**TASK OBJECTIVE:** Lift out each line of the data that holds "center".

**INFORMATION SUPPLIED:**
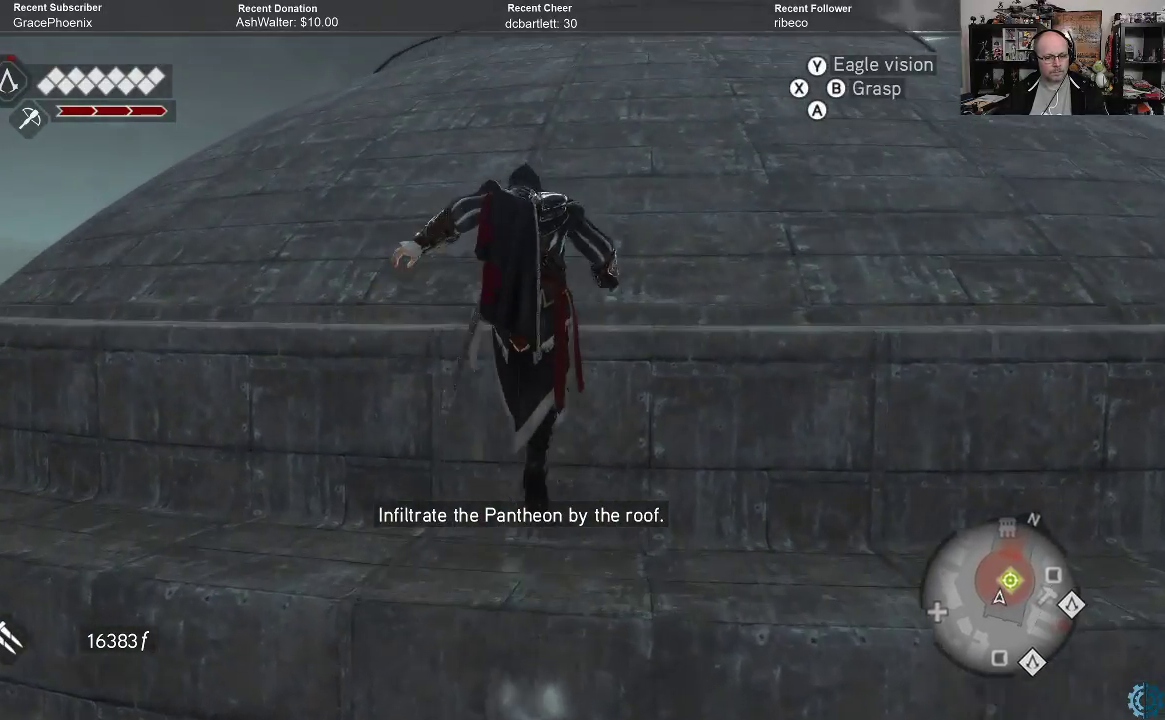
{"buttons": ["R2"], "left_stick": "up", "right_stick": "center", "events": [[500, "A", "up"]]}
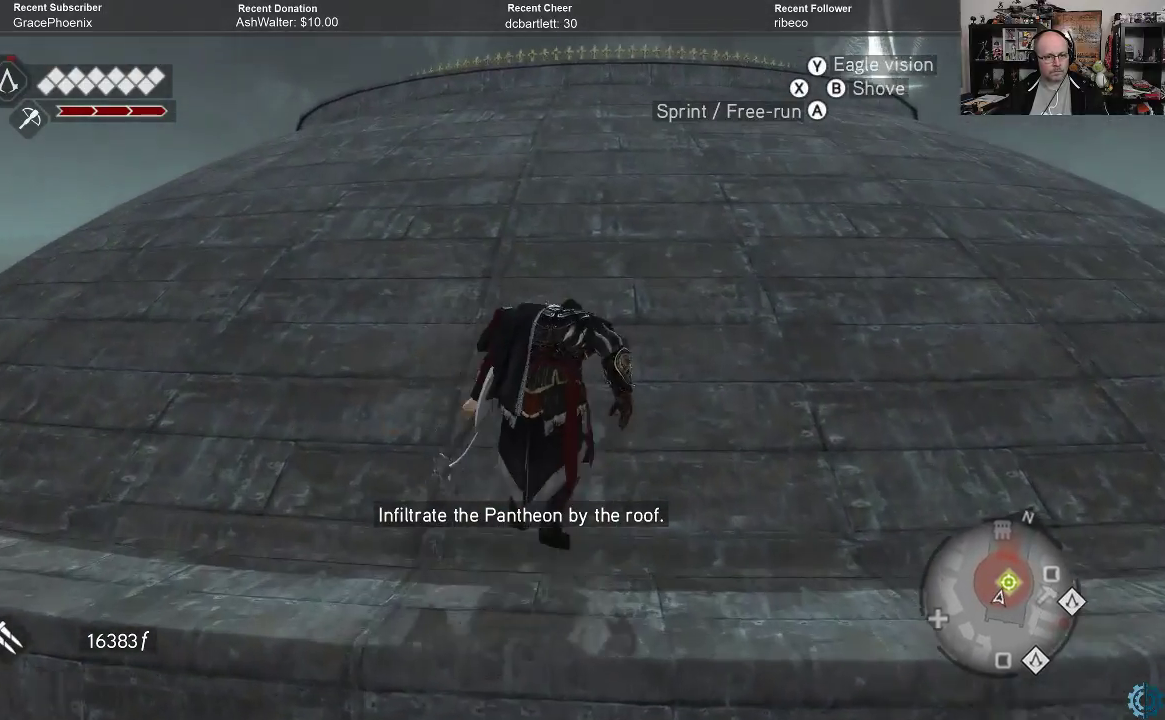
{"buttons": [], "left_stick": "up-right", "right_stick": "down", "events": [[33, "R2", "up"], [67, "left_stick", "up-right"], [233, "right_stick", "down"]]}
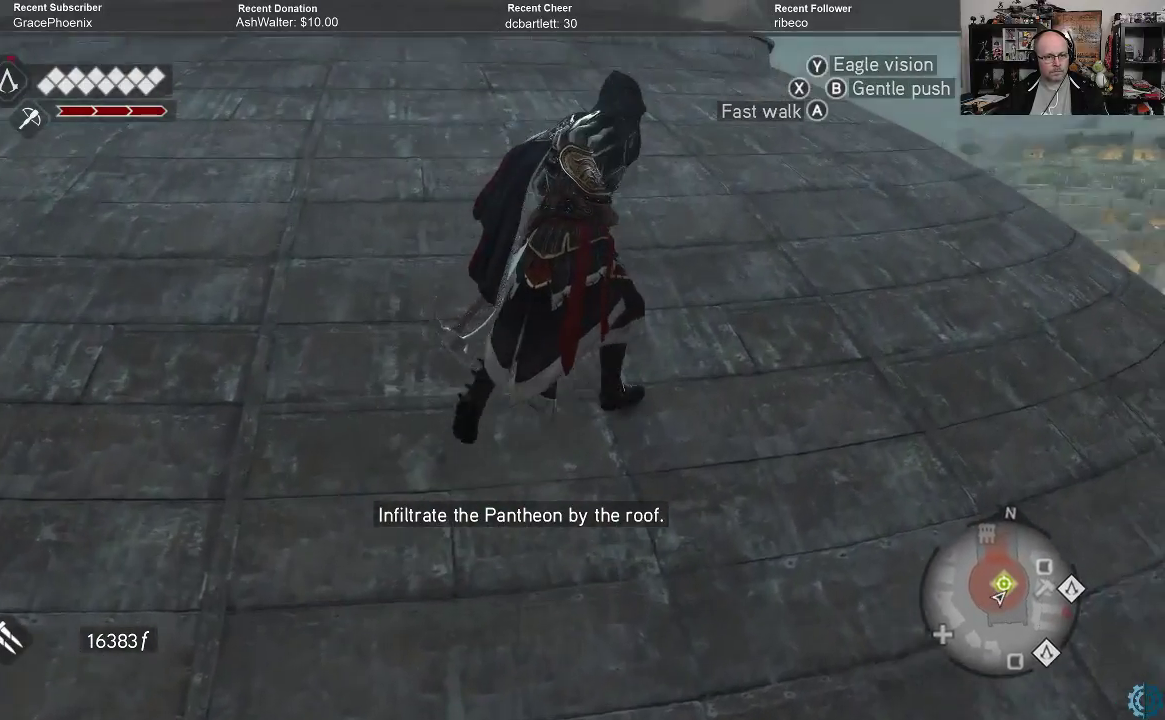
{"buttons": [], "left_stick": "up-right", "right_stick": "center", "events": [[167, "right_stick", "center"]]}
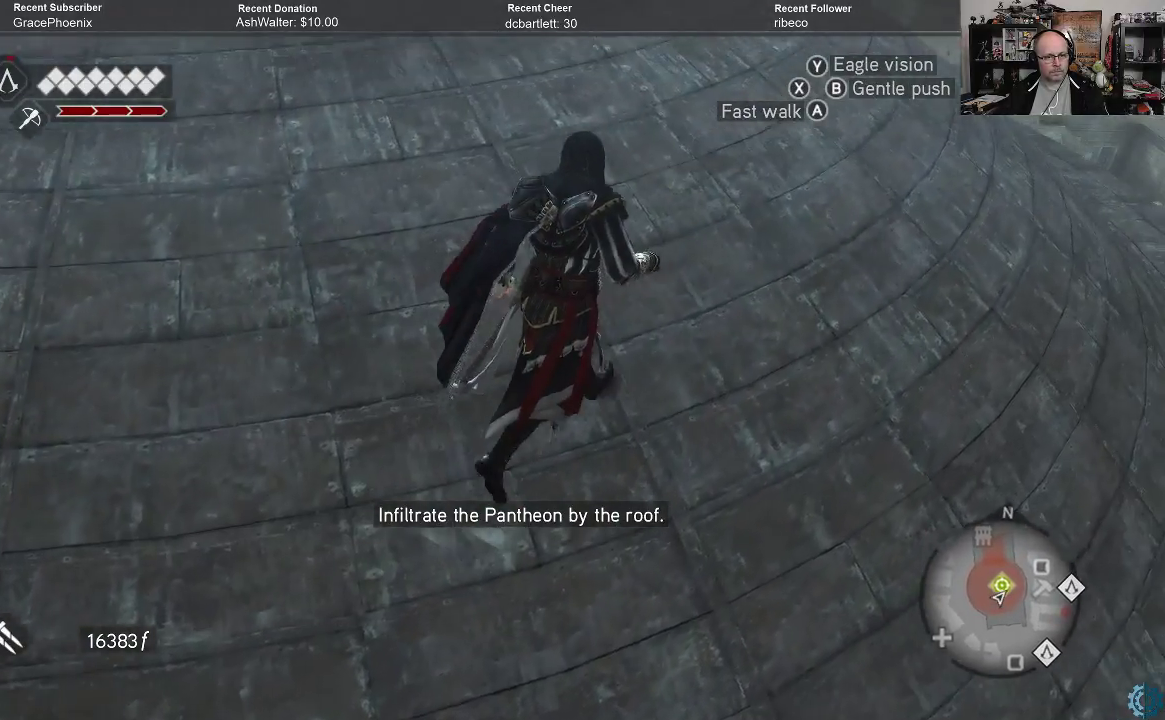
{"buttons": [], "left_stick": "up", "right_stick": "center", "events": [[133, "left_stick", "up"]]}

**RESPONSE FOR THIS EXERCISE:**
{"buttons": ["R2"], "left_stick": "up", "right_stick": "center", "events": [[500, "A", "up"]]}
{"buttons": [], "left_stick": "up-right", "right_stick": "center", "events": [[167, "right_stick", "center"]]}
{"buttons": [], "left_stick": "up", "right_stick": "center", "events": [[133, "left_stick", "up"]]}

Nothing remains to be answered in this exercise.